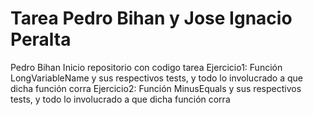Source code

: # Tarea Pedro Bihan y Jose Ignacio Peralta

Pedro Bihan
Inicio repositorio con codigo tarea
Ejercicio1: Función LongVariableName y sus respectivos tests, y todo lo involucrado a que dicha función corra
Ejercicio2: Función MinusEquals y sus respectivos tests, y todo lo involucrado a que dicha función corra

» **Task to complete**: Reproduce the text of the entries above line for line, without any changes, and leave out the pictures.

» **Response to the task**:
Source code

: # Tarea Pedro Bihan y Jose Ignacio Peralta

Pedro Bihan
Inicio repositorio con codigo tarea
Ejercicio1: Función LongVariableName y sus respectivos tests, y todo lo involucrado a que dicha función corra
Ejercicio2: Función MinusEquals y sus respectivos tests, y todo lo involucrado a que dicha función corra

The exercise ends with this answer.